The word "operator" may appear in some lines of the data; copy every such line.

++++

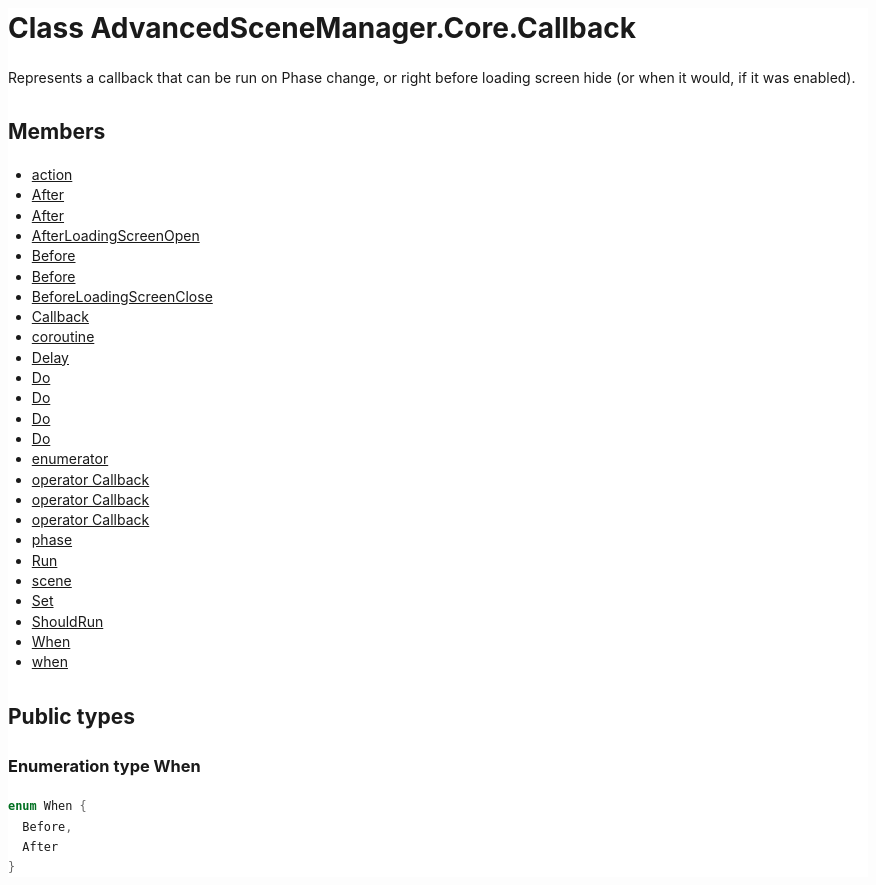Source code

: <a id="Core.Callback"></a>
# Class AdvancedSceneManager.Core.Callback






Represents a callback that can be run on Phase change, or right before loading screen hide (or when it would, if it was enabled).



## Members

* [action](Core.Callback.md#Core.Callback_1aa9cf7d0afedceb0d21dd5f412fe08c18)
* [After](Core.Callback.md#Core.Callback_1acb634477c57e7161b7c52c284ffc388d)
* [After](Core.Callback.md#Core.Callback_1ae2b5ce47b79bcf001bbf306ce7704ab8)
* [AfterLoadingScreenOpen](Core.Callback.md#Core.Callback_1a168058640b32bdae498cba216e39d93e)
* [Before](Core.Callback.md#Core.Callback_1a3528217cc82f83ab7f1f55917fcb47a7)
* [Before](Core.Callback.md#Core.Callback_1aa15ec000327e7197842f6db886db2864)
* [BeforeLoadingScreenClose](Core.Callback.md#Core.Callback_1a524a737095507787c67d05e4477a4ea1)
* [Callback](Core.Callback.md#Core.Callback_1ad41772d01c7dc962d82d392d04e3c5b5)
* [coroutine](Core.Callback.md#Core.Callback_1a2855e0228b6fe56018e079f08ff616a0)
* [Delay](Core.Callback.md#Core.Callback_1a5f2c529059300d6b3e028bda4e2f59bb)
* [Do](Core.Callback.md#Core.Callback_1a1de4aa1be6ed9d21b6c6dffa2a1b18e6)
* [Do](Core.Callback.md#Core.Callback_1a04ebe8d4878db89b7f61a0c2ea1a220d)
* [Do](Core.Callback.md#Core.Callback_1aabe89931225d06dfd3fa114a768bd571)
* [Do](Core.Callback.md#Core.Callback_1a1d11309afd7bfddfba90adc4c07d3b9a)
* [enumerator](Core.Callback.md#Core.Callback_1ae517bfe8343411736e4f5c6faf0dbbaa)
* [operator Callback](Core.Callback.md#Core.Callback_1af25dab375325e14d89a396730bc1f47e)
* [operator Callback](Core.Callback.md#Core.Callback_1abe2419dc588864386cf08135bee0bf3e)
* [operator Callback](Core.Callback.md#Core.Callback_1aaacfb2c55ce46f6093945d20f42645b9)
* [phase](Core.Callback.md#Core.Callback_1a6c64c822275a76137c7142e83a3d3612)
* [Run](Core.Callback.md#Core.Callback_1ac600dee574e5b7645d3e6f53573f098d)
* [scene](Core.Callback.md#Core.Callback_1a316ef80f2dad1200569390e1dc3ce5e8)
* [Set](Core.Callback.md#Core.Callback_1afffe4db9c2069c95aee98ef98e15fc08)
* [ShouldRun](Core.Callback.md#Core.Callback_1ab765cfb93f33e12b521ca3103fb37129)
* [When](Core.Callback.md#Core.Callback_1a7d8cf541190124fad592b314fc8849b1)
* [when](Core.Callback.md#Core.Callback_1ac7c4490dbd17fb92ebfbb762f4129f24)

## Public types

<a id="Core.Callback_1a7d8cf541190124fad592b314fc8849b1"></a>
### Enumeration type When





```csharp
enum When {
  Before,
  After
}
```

++++

### WORKED SOLUTION
* [operator Callback](Core.Callback.md#Core.Callback_1af25dab375325e14d89a396730bc1f47e)
* [operator Callback](Core.Callback.md#Core.Callback_1abe2419dc588864386cf08135bee0bf3e)
* [operator Callback](Core.Callback.md#Core.Callback_1aaacfb2c55ce46f6093945d20f42645b9)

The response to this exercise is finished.